Natives are portrayed in a very negative way in Rudyard Kipling’s poem “The White Man’s Burden.” They are irresponsible and foolish. They are lazy. The may be evil. They are resentful and ungrateful. All of these descriptions of the non-white people are very negative.
First, Kipling portrays the native peoples as irresponsible and foolish. He says that they are “fluttered” and “wild.” This means that they are flighty and not very serious. Kipling says that they are “half-child.” This implies that they are like children who are irresponsible and who do stupid things. Later on, we are told that the “heathen folly” of the natives will destroy what the whites have built. This, too, shows that the natives are foolish enough that they will ruin all the things the whites have tried to accomplish.
Next, Kipling says that the natives are lazy. It is not just “heathen folly” that will destroy the white men’s efforts. Instead, it is also the “sloth” of the natives that will cause problems. Thus, Kipling also describes the natives as lazy.
Kipling does not dwell much on this point, but he also implies that the natives are in some way evil. In the first stanza, he says that they are “half-devil.” This presumably means that they are prone to do evil things as we tend to associate the devil with evil in our society.

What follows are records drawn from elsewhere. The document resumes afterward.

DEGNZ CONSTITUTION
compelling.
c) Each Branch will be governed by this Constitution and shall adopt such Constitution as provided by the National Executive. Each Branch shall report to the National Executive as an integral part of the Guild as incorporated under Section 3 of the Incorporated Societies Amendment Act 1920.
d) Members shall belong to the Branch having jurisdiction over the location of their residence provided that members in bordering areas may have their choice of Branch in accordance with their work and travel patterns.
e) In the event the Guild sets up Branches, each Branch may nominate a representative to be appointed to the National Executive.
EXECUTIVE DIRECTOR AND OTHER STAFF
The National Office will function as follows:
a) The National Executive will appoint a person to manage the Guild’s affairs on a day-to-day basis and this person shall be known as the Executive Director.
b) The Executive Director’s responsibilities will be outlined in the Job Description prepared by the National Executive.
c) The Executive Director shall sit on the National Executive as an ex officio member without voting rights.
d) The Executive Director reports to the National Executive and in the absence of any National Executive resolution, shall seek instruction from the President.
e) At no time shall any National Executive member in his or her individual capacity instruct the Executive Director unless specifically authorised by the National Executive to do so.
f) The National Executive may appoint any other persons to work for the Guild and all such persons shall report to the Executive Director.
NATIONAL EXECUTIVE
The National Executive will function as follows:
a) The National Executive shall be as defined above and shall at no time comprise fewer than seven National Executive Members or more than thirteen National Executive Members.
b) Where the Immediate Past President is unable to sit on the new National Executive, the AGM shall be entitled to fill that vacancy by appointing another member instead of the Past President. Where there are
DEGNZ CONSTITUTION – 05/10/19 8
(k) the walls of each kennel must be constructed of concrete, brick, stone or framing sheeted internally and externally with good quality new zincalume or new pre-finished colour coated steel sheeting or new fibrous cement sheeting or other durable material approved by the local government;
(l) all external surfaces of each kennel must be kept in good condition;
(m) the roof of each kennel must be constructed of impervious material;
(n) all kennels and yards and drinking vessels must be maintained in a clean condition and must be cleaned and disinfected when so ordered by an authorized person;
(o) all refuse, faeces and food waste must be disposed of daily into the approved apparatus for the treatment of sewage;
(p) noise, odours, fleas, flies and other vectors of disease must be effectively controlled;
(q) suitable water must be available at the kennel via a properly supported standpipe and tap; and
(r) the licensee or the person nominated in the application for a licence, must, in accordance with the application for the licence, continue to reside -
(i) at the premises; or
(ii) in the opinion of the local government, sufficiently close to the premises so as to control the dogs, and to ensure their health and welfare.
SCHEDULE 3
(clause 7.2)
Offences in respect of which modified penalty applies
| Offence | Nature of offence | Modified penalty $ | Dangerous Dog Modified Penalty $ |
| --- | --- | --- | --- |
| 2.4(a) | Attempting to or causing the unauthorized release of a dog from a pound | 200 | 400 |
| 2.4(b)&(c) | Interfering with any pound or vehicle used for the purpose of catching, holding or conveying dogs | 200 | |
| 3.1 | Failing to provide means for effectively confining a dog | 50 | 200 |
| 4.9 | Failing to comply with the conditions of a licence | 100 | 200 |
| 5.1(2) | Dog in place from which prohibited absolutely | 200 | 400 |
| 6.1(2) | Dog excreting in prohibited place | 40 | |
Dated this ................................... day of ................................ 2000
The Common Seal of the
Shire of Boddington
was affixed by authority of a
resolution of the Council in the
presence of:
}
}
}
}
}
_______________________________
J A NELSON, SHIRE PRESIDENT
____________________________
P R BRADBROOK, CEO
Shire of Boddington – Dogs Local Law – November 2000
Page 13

Finally, Kipling says that the natives are ungrateful and likely to resent their colonial masters. He says that the whites will work hard to try to civilize the native people. However, the natives will not appreciate this. Instead, they will “blame” and “hate” the white people. They will criticize the whites for trying to help them. They will ask
"Why brought he us from bondage,
Our loved Egyptian night?"
In other words, they will criticize the whites for all the things the whites do to help civilize them and bring them into the modern world.
In all of these ways, Rudyard Kipling paints a very negative picture of the natives in his poem “The White Man’s Burden.”